2. We don't have to, but is convenient in the context of integral operators. Recall in general that for a Hilbert space $H$ we identify $H$ with the conjugate dual, so there is an isomorphism $H\otimes \overline{H}\to B_{fin}(H)$ between the algebraic tensor product and finite-rank operators. Completing in the appropriate norm gives the isomorphism $H\widehat{\otimes} \overline{H}\to B_{h.s.}(H)$ between the Hilbert space tensor product and Hilbert-Schmidt operators. Applied to $H=L^2(X)$, and composing with the canonical map $L^2(X)\otimes \overline{L^2(X)}\to L^2(X\times X)$ given by $f\otimes g\mapsto k_{f,g}:=[(x,y)\mapsto f(x)\overline{g(y)}]$ (which we just proved to be a unitary isomorphism), we get the isomorphism $L^2(X\times X)\to B(L^2(X))$ given by $k_{f,g}\mapsto \left<-|g\right> f.$ This is the usual identification between bounded operators on $L^2$ and Hilbert-Schmidt operators.
3. I think $L^2=\mathcal{L}^2/\sim$ where $f\sim g$ iff $f=g$ almost everywhere. Thus Lang carefully distinguishes between functions and equivalence classes of functions.

Answer 2

I think the reason $*$ implies the inside integral is $0$ for almost all $x$, and if $x$ is not in the null set $S$, then for almost all $y$ you have $g(x,y)=0$. To see it suppose you have $g(x,y)>0$ for some positive measure subset $K$ in $X\times Y$. Then by definition of product measure $K$'s projection onto $X$ and $Y$ should be sets of positive measure as well. Otherwise $m^{*}(K)=0$ contradicts our hypothesis. So you can find some functions $\phi_{i}$ such that $\sum k_{i}\phi_{i}\rightarrow \chi_{\pi_{x}(K)}$, and similarly $\sum h_{j}\psi_{j}\rightarrow \chi_{\pi_{y}(K)}$. Now we have $$\int_{Y}\psi_{j}(y)g(x,y)dy=0$$for almost all $x$. Adding up we have $$\int_{Y}h_{j}\psi_{j}g(x,y)dy=0\leftrightarrow \int_{\pi_{y}(K)}g(x,y)dy=0,\forall x\in X a.e$$ But we assumed $g(x,y)$ to be strictly positive on $K$ and $m^{*}(\pi_{y}(K))>0$. So for almost all $y$ we must conclude $g(x,y)=0$ regardless of $\psi,\phi$'s values.
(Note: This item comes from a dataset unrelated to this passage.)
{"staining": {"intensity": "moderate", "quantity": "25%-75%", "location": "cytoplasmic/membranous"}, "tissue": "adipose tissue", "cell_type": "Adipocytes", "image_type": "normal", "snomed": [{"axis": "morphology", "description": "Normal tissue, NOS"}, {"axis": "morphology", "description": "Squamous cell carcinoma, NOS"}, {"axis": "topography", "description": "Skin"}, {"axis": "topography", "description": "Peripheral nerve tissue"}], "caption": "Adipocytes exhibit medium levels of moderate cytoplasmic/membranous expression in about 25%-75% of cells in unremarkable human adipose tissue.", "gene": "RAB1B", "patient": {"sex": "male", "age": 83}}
To answer the second question, I think $\phi_{i}\otimes \overline{\phi_{j}}$ and $\phi_{i}\phi_{j}$ can both be bases of $L^{2}(X\times X)$, but it might depend on the inner product you choose on this Hilbert space. I assume you choose $\int f\overline{g}$ in $L^{2}(X\times X)$ and $\int fg$ in $L^{2}(X\times Y)$, otherwise Lang's reasoning would not make sense.

For $(3)$ I think $L^{2}$ denotes the Hilbert space of functions such that $\int_{X}|f|^{2}d\mu<\infty$. I am not sure what $\mathcal{L}^{2}$ means, I assume Lang might be considering a specific measure or something.